The solar-powered Solar Impulse 2 airplane took off on its historic flight across the Pacific Ocean on Sunday. Swiss pilot André Borschberg will fly five days non-stop from China to Hawaii in the airplane powered by 17,000 solar cells.
NANJING, China – Swiss pilot André Borschberg took off in his Solar Impulse 2 airplane from the Eastern China city of Nanjing at 02:39 a.m. on Sunday (18:39 UTC, Saturday evening) on a record-breaking five-day flight covering 8,175 kilometers across the Pacific Ocean to Hawaii on the seventh and longest leg of its round-the-world flight.
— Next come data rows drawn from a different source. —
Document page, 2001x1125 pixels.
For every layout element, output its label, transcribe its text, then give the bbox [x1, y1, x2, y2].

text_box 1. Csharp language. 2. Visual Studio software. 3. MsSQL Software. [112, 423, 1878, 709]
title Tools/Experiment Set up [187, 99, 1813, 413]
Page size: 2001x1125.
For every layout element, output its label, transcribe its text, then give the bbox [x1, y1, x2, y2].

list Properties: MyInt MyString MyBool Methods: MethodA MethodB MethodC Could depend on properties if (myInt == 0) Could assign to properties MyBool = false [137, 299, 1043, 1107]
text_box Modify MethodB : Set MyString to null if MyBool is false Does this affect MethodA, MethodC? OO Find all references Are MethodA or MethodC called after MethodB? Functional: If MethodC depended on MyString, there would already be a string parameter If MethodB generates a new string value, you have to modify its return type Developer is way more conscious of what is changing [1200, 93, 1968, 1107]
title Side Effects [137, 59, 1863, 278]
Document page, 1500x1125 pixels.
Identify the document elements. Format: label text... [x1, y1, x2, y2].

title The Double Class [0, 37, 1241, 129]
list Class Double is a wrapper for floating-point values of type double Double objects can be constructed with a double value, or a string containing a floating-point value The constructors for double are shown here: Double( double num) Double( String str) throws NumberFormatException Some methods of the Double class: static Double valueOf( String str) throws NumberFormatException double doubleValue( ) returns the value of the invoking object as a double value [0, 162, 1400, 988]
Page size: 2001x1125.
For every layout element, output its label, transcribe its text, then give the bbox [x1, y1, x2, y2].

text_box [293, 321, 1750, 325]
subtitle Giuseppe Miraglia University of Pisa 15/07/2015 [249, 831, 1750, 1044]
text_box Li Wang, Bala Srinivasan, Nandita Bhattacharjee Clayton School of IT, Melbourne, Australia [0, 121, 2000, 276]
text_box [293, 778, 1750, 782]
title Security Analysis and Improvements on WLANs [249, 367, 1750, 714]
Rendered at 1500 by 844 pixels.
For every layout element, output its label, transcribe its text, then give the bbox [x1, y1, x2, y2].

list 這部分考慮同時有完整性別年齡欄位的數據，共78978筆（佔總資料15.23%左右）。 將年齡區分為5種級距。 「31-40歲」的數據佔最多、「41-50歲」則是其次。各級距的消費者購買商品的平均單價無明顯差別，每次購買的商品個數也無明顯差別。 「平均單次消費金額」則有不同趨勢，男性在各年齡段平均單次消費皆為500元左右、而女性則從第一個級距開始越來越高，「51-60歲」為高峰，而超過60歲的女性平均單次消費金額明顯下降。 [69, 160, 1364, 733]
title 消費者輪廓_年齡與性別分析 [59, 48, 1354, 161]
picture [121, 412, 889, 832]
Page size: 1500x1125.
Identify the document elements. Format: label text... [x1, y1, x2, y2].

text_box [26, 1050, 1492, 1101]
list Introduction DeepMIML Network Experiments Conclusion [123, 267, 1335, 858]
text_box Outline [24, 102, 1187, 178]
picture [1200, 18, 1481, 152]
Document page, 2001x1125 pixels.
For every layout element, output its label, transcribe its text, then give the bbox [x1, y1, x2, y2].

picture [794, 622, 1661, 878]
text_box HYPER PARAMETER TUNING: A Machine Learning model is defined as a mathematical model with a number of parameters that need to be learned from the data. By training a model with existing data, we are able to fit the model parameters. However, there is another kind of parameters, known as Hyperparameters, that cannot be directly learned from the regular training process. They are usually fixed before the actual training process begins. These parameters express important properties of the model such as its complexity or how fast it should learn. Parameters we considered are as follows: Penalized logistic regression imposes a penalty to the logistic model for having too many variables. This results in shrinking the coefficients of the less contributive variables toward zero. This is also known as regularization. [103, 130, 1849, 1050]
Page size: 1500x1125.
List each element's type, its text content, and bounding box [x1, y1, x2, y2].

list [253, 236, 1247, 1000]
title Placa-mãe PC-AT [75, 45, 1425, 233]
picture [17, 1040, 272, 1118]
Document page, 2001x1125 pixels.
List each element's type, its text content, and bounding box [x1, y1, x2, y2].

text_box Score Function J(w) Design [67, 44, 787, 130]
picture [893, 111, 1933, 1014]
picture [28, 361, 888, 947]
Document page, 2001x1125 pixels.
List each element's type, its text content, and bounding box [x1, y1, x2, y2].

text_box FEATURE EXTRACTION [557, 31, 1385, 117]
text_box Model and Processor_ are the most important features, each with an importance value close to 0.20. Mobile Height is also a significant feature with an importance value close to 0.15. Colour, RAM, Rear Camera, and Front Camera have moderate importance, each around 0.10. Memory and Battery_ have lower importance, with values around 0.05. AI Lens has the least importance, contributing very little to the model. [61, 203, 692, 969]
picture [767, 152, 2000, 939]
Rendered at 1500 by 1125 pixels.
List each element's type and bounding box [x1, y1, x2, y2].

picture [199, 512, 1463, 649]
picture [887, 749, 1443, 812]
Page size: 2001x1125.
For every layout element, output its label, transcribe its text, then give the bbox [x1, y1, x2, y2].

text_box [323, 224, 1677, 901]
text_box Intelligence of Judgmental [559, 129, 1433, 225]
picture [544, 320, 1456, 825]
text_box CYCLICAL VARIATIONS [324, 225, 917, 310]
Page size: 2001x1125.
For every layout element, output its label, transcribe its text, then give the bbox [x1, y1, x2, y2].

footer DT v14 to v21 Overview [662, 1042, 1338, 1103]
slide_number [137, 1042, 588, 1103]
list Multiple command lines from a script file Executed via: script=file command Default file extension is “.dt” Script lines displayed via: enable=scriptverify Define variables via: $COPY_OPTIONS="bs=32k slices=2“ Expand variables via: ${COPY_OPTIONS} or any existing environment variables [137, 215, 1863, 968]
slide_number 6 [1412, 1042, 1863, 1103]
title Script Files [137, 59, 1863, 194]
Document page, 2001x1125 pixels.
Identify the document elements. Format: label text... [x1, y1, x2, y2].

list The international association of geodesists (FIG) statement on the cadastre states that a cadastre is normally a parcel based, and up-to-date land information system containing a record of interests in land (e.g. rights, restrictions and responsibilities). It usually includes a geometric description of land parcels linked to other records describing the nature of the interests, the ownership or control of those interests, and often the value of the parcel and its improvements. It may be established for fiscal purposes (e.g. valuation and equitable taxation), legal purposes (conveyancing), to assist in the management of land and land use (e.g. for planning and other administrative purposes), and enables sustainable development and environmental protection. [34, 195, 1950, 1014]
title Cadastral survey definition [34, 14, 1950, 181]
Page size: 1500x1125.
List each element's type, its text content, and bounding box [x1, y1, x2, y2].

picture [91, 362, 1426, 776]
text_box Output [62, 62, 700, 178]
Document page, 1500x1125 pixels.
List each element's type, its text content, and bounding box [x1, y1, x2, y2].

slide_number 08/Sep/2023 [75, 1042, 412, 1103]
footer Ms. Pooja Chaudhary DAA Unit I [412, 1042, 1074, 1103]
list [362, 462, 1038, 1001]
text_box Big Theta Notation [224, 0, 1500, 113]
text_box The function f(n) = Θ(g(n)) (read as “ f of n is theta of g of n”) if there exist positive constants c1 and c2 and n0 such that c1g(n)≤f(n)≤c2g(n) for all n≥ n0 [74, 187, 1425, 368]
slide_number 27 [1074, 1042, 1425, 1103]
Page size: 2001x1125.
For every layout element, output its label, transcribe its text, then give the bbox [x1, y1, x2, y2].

Borschberg will not use a single drop of fossil fuel on the historic flight in the single-seat airplane weighing just 2,300 kilograms and will instead rely on solar energy collected in its wings that are larger than a Boeing 747 to power its electric motors across the Pacific.
In a spectacular demonstration of the potential for renewable energy, Borschberg (62) will be alone in the tiny unpressurized and unheated cockpit for 120 hours. He will try to take several short naps of about 20 minutes several times each day to be able to stay alert for the ocean crossing. The perilous flight will also be the greatest challenge a solo pilot has ever faced, in an airplane that is powered by entirely from the renewable energy.
The Swiss adventurer will fly to an altitude of 9,000 meters during the day, attempting to stay above any cloud cover to collect as much solar energy as possible, and will descend to 1,500 meters at night – gliding at times with the engines switched off — to conserve energy as the airplane flies towards Hawaii at speeds averaging less than 100 kilometers per hour.
The zero-emission Solar Impulse 2 took off on its 35,000-kilometer journey around the world to promote the use of renewable energy from Abu Dhabi in the United Arab Emirates in Mar! ch, with Borschberg and fellow Swiss adventurer Bertrand Piccard taking turns at the controls of the plane with its 72-meter wingspan. The airplane has so far had stops in Oman, India, Myanmar and China. The longest flight so far was 20 hours. It is expected back in Abu Dhabi in July.